Investment in Kazakhstan’s economy has surged by 10% in 2024, marking steady growth as the government intensifies efforts to improve the business environment through reforms, infrastructure development, and strategic investor engagement.

The announcement was made by First Deputy Prime Minister Roman Sklyar during a joint session of Kazakhstan’s Parliament. He reported that investments in fixed assets have increased by 55% over the past five years, reaching KZT 19.4 trillion ($37.3bn).
“Of the total volume, nearly 79% came from the private sector,” Sklyar said. “Although its share slightly declined compared to the previous year, the absolute volume rose from KZT 14.7 trillion to KZT 15.3 trillion ($28.3bn-$29.4bn).”
Public investment also saw a sharp increase, growing from KZT 2.9 trillion to KZT 4.1 trillion ($5.6bn-$7.9bn).
The growth reflects the government’s targeted approach to improving Kazakhstan’s investment climate. Measures include liberalizing the economy, reducing bureaucratic obstacles, and expanding national infrastructure—from transport corridors to energy supply networks.
“Investing should be convenient,” said Sklyar. “That is the aim of the Investment Headquarters, the Strategic Development Initiatives (SDI), and other tools developed to support investors.”
Kazakhstan is focusing on attracting long-term, strategic investors in key industries such as mechanical engineering, logistics, and agriculture. Projects already underway include those involving global companies like John Deere, KIA, YTO Express, and Fufeng Group, which contribute not only capital but also new technologies and skill development.
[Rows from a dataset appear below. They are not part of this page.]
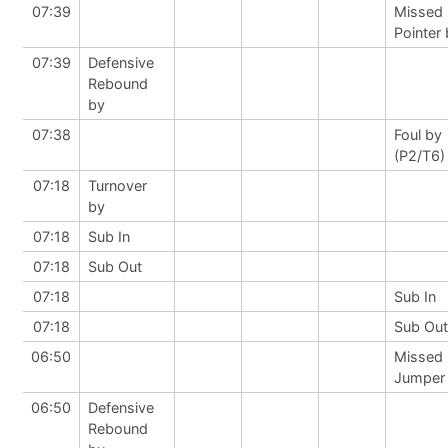
07:39
Missed 
Pointer
07:39
Defensive
Rebound
by
07:38
Foul by
(P2/T6)
07:18
Turnover
by
07:18
Sub In
07:18
Sub Out
07:18
Sub In
07:18
Sub Out
06:50
Missed
Jumper
06:50
Defensive
Rebound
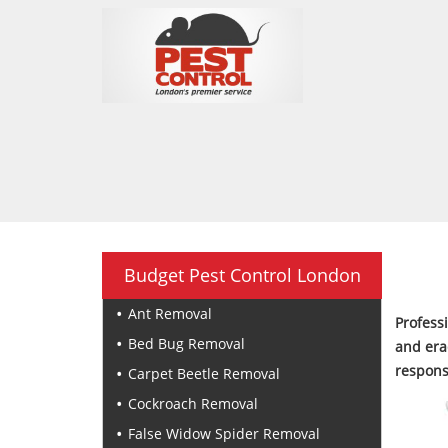
Budget Pest Control London
Ant Removal
Profess
Bed Bug Removal
and era
respons
Carpet Beetle Removal
Cockroach Removal
False Widow Spider Removal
To streamline processes, the government has introduced several tools: a national digital investment platform, a green corridor for strategic projects, and a Unified Register of Investor Problems. The Investment Headquarters has reviewed 137 projects valued at more than $70bn and initiated over 140 legislative amendments aimed at protecting investors and simplifying regulations.
Investment Agreements have become a central feature of Kazakhstan’s strategy. These contracts define cooperation terms between the government and private investors. In 2024, six such agreements worth $2.3bn were signed. In the first half of 2025, the number rose to 15 agreements totaling $15.8bn. Approval now takes no longer than two weeks, provided that all documentation is complete.
Kazakhstan’s national management holding, Baiterek, plays a key role in financing major projects. Acting as a financial stabilizer, it secures funding from domestic and international sources and channels it into priority sectors through concessional lending schemes.